▶ **Quoted text**:
::::
This is Keysight’s third quantum computing acquisition in the past few years, and Keysight says that the buy supports its goal to “deliver a comprehensive quantum portfolio addressing customer needs across the physical, protocol and application layers.” Keysight’s previous quantum-related purchases include Signadyne in 2016 and Labber Quantum — another university-associated start-up, born out of a quantum group at the Massachusetts Institute of Technology — in 2019.

Joseph Emerson, who is Quantum Benchmark’s CEO, founder and chief scientist, said that that acquisition is a “strategic and timely opportunity to accelerate the development and delivery” of Quantum’s solutions and will “bring the world closer to achieving the break-through applications of quantum computing including the design of energy-efficient materials, the acceleration of drug discovery, the promise of quantum machine learning, and so much more.”

As Keysight explained in a release on the acquisition, quantum systems use quantum bits, or qubits, to process data — but performance-limiting errors in qubit hardware “present the key challenge to large-scale quantum computing,” the company says. Quantum Benchmark’s technology improves the quality of the qubits across quantum hardware platforms helps quantum hardware makers design better qubits, the test company says, while also supporting quantum end-users stabilize the performance of qubits for their specific use-cases.
::::
▶ **Data taken from a collection**:
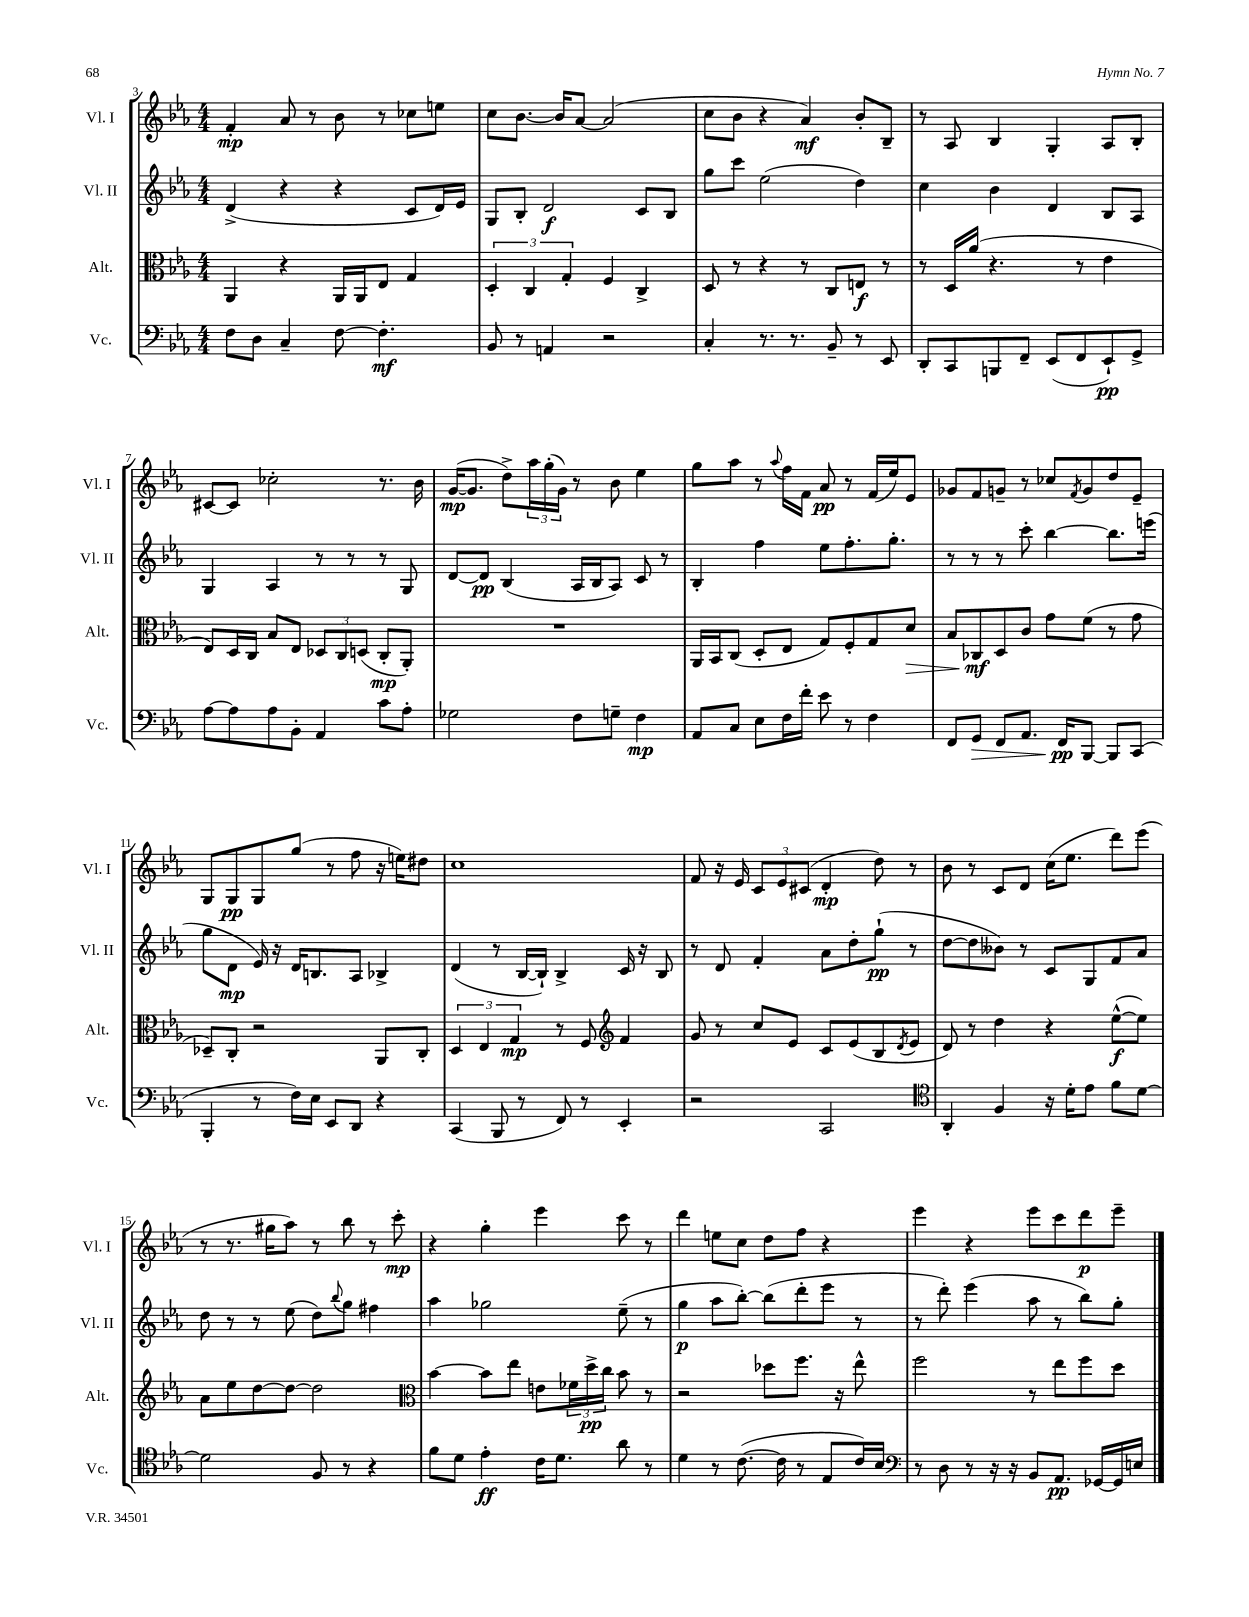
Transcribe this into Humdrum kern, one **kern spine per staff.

**kern	**dynam	**kern	**dynam	**kern	**dynam	**kern	**dynam
*part4	*part4	*part3	*part3	*part2	*part2	*part1	*part1
*staff4	*staff4	*staff3	*staff3	*staff2	*staff2	*staff1	*staff1
*I"Vc.	*	*I"Alt.	*	*I"Vl. II	*	*I"Vl. I	*
*I'Vc.	*	*I'Alt.	*	*I'Vl. II	*	*I'Vl. I	*
*clefF4	*	*clefC3	*	*clefG2	*	*clefG2	*
*k[b-e-a-]	*	*k[b-e-a-]	*	*k[b-e-a-]	*	*k[b-e-a-]	*
*M4/4	*	*M4/4	*	*M4/4	*	*M4/4	*
=3	=3	=3	=3	=3	=3	=3	=3
8F\L	.	4AA-/	.	(4d^/	.	4f'/	mp
8D\J	.	.	.	.	.	.	.
4C~/	.	4r	.	4r	.	8a-/	.
.	.	.	.	.	.	8r	.
[8F\	.	16AA-/LL	.	4r	.	8b-\	.
.	.	16AA-/J	.	.	.	.	.
4.F'\]	mf	8E-/J	.	.	.	8r	.
.	.	4G/	.	8c/L	.	8cc-X\L	.
.	.	.	.	16d/L)	.	8een\J	.
.	.	.	.	16e-/JJ	.	.	.
=4	=4	=4	=4	=4	=4	=4	=4
8BB-/	.	6D'/	.	8G/L	.	8cc\L	.
8r	.	.	.	8B-'/J	.	[8.b-\J	.
.	.	6C/	.	.	.	.	.
4AAn/	.	.	.	2d/	f	.	.
.	.	.	.	.	.	16b-/KL]	.
.	.	6G'/	.	.	.	.	.
.	.	.	.	.	.	[8a-/J	.
2r	.	4F/	.	.	.	(2a-/]	.
.	.	4C^/	.	8c/L	.	.	.
.	.	.	.	8B-/J	.	.	.
=5	=5	=5	=5	=5	=5	=5	=5
4C'/	.	8D/	.	8gg\L	.	8cc\L	.
.	.	8r	.	8ccc\J	.	8b-\J	.
8.r	.	4r	.	(2ee-\	.	4r	.
8.r	.	.	.	.	.	.	.
.	.	8r	.	.	.	4a-/)	mf
8BB-~/	.	8C/L	.	.	.	.	.
8r	.	8En/J	f	4dd\)	.	8b-'/L	.
8EE-/	.	8r	.	.	.	8B-~/J	.
=6	=6	=6	=6	=6	=6	=6	=6
8DD'/L	.	8r	.	4cc\	.	8r	.
8CC/	.	16D/LL	.	.	.	8A-/	.
.	.	(16a-/JJ	.	.	.	.	.
8BBBn/	.	4.r	.	4b-\	.	4B-/	.
8FF~/J	.	.	.	.	.	.	.
(8EE-/L	.	.	.	4d/	.	4G'/	.
8FF/	.	8r	.	.	.	.	.
8EE-`/)	pp	4e-\	.	8B-/L	.	8A-/L	.
8GG^/J	.	.	.	8A-/J	.	8B-'/J	.
!!LO:LB:g=z
=7	=7	=7	=7	=7	=7	=7	=7
[8A-\L	.	8E-/L)	.	4G/	.	[8c#X/L	.
8A-\]	.	16D/L	.	.	.	8c#/J]	.
.	.	16C/JJ	.	.	.	.	.
8A-\	.	8B-/L	.	4A-/	.	2cc-X'\	.
8BB-'\J	.	8E-/J	.	.	.	.	.
4AA-/	.	12D-X/L	.	8r	.	.	.
.	.	12C/	.	.	.	.	.
.	.	.	.	8r	.	.	.
.	.	(12Dn/J	.	.	.	.	.
8c\L	.	8C'/L	mp	8r	.	8.r	.
8A-'\J	.	8AA-'/J)	.	8G/	.	.	.
.	.	.	.	.	.	16b-\	.
=8	=8	=8	=8	=8	=8	=8	=8
2G-X\	.	1r	.	[8d/L	.	([16g/KL	mp
.	.	.	.	.	.	8.g/J]	.
.	.	.	.	8d/J]	pp	.	.
.	.	.	.	(4B-/	.	8dd^\L)	.
.	.	.	.	.	.	24aa-\L	.
.	.	.	.	.	.	(24gg'\	.
.	.	.	.	.	.	24g\JJ)	.
8F\L	.	.	.	16A-/LL	.	8r	.
.	.	.	.	16B-/J	.	.	.
8Gn~\J	.	.	.	8A-/J)	.	8b-\	.
4F\	mp	.	.	8c/	.	4ee-\	.
.	.	.	.	8r	.	.	.
=9	=9	=9	=9	=9	=9	=9	=9
8AA-/L	.	16AA-/LL	.	4B-'/	.	8gg\L	.
.	.	16BB-/J	.	.	.	.	.
8C/J	.	(8C/J	.	.	.	8aa-\J	.
8E-\L	.	8D'/L	.	4ff\	.	8r	.
.	.	.	.	.	.	8qqaa-/	.
16F\L	.	8E-/J	.	.	.	16ff\LL	.
16f'\JJ	.	.	.	.	.	16f\JJ	.
8e-\	.	8G/L)	.	8ee-\L	.	8a-/	pp
8r	.	8F'/	.	8.ff'\	.	8r	.
4F\	.	8G/	.	.	.	(16f/LL	.
.	.	.	.	8.gg'\J	.	16ee-/J)	.
!	!	!	!LO:HP:b	!	!	!	!
.	.	8d/J	>	.	.	8e-/J	.
=10	=10	=10	=10	=10	=10	=10	=10
8FF/L	.	8B-/L	.	8r	.	8g-X/L	.
!	!LO:HP:b	!	!	!	!	!	!
8GG/J	>	8C-X/	mf	8r	.	8f/	.
8FF/L	.	8D/	]	8r	.	8gn~/J	.
8.AA-/J	.	8c/J	.	8ccc'\	.	8r	.
.	.	8g\L	.	[4bb-\	.	8cc-X/L	.
16FF/KL	pp	.	.	.	.	.	.
.	.	.	.	.	.	8qf/	.
[8BBB-/J	]	(8f\J	.	.	.	8g/	.
8BBB-/L]	.	8r	.	8.bb-\L]	.	8dd/	.
(8CC/J	.	8g\	.	.	.	8e-~/J	.
.	.	.	.	(16eeen\Jk	.	.	.
!!LO:LB:g=z
=11	=11	=11	=11	=11	=11	=11	=11
4BBB-'/	.	8D-X~/L)	.	8gg\L	.	8G/L	.
.	.	8C'/J	.	8d\J	mp	8G/	pp
8r	.	2r	.	16e-/)	.	8G/	.
.	.	.	.	16r	.	.	.
16F\LL)	.	.	.	16d/KL	.	(8gg/J	.
16E-\JJ	.	.	.	8.Bn/	.	.	.
8EE-/L	.	.	.	.	.	8r	.
8DD/J	.	.	.	8A-/J	.	8ff\	.
4r	.	8AA-/L	.	4B-X^/	.	16r	.
.	.	.	.	.	.	16een\KL)	.
.	.	8C'/J	.	.	.	8dd#X\J	.
=12	=12	=12	=12	=12	=12	=12	=12
(4CC/	.	6D/	.	(4d/	.	1cc	.
.	.	6E-/	.	.	.	.	.
8BBB-/	.	.	.	8r	.	.	.
.	.	6G/	mp	.	.	.	.
8r	.	.	.	[16B-/LL	.	.	.
.	.	.	.	16B-`/JJ])	.	.	.
8FF/)	.	8r	.	4B-^/	.	.	.
8r	.	8F/	.	.	.	.	.
*	*	*clefG2	*	*	*	*	*
4EE-'/	.	4f/	.	16c/	.	.	.
.	.	.	.	16r	.	.	.
.	.	.	.	8B-/	.	.	.
=13	=13	=13	=13	=13	=13	=13	=13
2r	.	8g/	.	8r	.	8f/	.
.	.	8r	.	8d/	.	16r	.
.	.	.	.	.	.	16e-/	.
.	.	8cc/L	.	4f'/	.	12c/L	.
.	.	.	.	.	.	12e-/	.
.	.	8e-/J	.	.	.	.	.
.	.	.	.	.	.	(12c#X/J	.
2CC/	.	8c/L	.	8a-\L	.	4d'/	mp
.	.	(8e-/	.	8dd'\	.	.	.
.	.	8B-/	.	(8gg`\J	pp	8dd\)	.
.	.	8qd/	.	.	.	.	.
.	.	8e-/J	.	8r	.	8r	.
=14	=14	=14	=14	=14	=14	=14	=14
*clefC4	*	*	*	*	*	*	*
4AA-'/	.	8d/)	.	[8dd\L	.	8b-\	.
.	.	8r	.	8dd\]	.	8r	.
4F/	.	4dd\	.	8b--X\J)	.	8c/L	.
.	.	.	.	8r	.	8d/J	.
16r	.	4r	.	8c/L	.	(16cc\KL	.
16d'\KL	.	.	.	.	.	8.ee-\J	.
8e-\J	.	.	.	8G/	.	.	.
8f\L	.	([8ee-^^\L	f	8f/	.	8ddd\L)	.
[8d\J	.	8ee-\J])	.	8a-/J	.	(8eee-\J	.
!!LO:LB:g=z
=15	=15	=15	=15	=15	=15	=15	=15
2d\]	.	8a-\L	.	8dd\	.	8r	.
.	.	8ee-\	.	8r	.	8.r	.
.	.	[8dd\	.	8r	.	.	.
.	.	.	.	.	.	16gg#X\KL	.
.	.	8dd\J_	.	(8ee-\	.	8aa-\J)	.
8F/	.	2dd\]	.	8dd\L)	.	8r	.
.	.	.	.	8qqbb-/	.	.	.
8r	.	.	.	8gg\J	.	8bb-\	.
4r	.	.	.	4ff#X\	.	8r	.
.	.	.	.	.	.	8ccc'\	mp
=16	=16	=16	=16	=16	=16	=16	=16
*	*	*clefC3	*	*	*	*	*
8f\L	.	[4b-\	.	4aa-\	.	4r	.
8d\J	.	.	.	.	.	.	.
4e-'\	ff	8b-\L]	.	2gg-X\	.	4gg'\	.
.	.	8ee-\J	.	.	.	.	.
16c\KL	.	8en\L	.	.	.	4eee-\	.
8.d\J	.	.	.	.	.	.	.
.	.	24f-X\L	.	.	.	.	.
.	.	24dd^\	pp	.	.	.	.
.	.	24cc\JJ	.	.	.	.	.
8a-\	.	8b-\	.	(8ee-~\	.	8ccc\	.
8r	.	8r	.	8r	.	8r	.
=17	=17	=17	=17	=17	=17	=17	=17
4d\	.	2r	.	4gg\	p	4ddd\	.
8r	.	.	.	8aa-\L	.	8een\L	.
([8.c\	.	.	.	[8bb-'\J)	.	8cc\J	.
.	.	8dd-X\L	.	(8bb-\L]	.	8dd\L	.
16c\]	.	.	.	.	.	.	.
8r	.	8.ff\J	.	8ddd'\	.	8ff\J	.
8E-/L	.	.	.	8eee-\J	.	4r	.
.	.	16r	.	.	.	.	.
16c/L)	.	8ee-^^\	.	8r	.	.	.
16B-/JJ	.	.	.	.	.	.	.
=18	=18	=18	=18	=18	=18	=18	=18
*clefF4	*	*	*	*	*	*	*
8r	.	2ff\	.	8r	.	4eee-\	.
8D\	.	.	.	8ddd'\)	.	.	.
8r	.	.	.	(4eee-\	.	4r	.
16r	.	.	.	.	.	.	.
16r	.	.	.	.	.	.	.
8BB-/L	.	8r	.	8aa-\	.	8eee-\L	.
8.AA-/J	pp	8ee-\L	.	8r	.	8ccc\	.
.	.	8ff\	.	8bb-\L)	.	8ddd\	p
[16GG-X/LL	.	.	.	.	.	.	.
16GG-/]	.	8dd\J	.	8gg'\J	.	8eee-~\J	.
16En/JJ	.	.	.	.	.	.	.
==	==	==	==	==	==	==	==
*-	*-	*-	*-	*-	*-	*-	*-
::::
▶ **Task 1**: Write out the Keysight acquisition article, everything from "This is Keysight’s" down to "Technology — in 2019.".
▶ **Task 2**: Check each statement against the Keysight acquisition article, answering yes or no and quoting the words that settle it: (a) Keysight bought Signadyne in 2016. (b) Labber Quantum came out of a quantum group at Harvard. (c) Joseph Emerson is the CEO of Quantum Benchmark.
▶ **Task 3**: Translate this sentence from the Keysight acquisition article into Spanish: "Keysight’s previous quantum-related purchases include Signadyne in 2016 and Labber Quantum — another university-associated start-up, born out of a quantum group at the Massachusetts Institute of Technology — in 2019."
The listing is separate material and has no connection to the Keysight acquisition article.

▶ **Correct response 1**:
This is Keysight’s third quantum computing acquisition in the past few years, and Keysight says that the buy supports its goal to “deliver a comprehensive quantum portfolio addressing customer needs across the physical, protocol and application layers.” Keysight’s previous quantum-related purchases include Signadyne in 2016 and Labber Quantum — another university-associated start-up, born out of a quantum group at the Massachusetts Institute of Technology — in 2019.

▶ **Correct response 2**:
(a) Yes: "Keysight’s previous quantum-related purchases include Signadyne in 2016"
(b) No: "born out of a quantum group at the Massachusetts Institute of Technology"
(c) Yes: "Joseph Emerson, who is Quantum Benchmark’s CEO, founder and chief scientist"

▶ **Correct response 3**: Entre las adquisiciones anteriores de Keysight relacionadas con la cuántica figuran Signadyne en 2016 y Labber Quantum —otra empresa emergente vinculada a una universidad, surgida de un grupo cuántico del Instituto Tecnológico de Massachusetts— en 2019.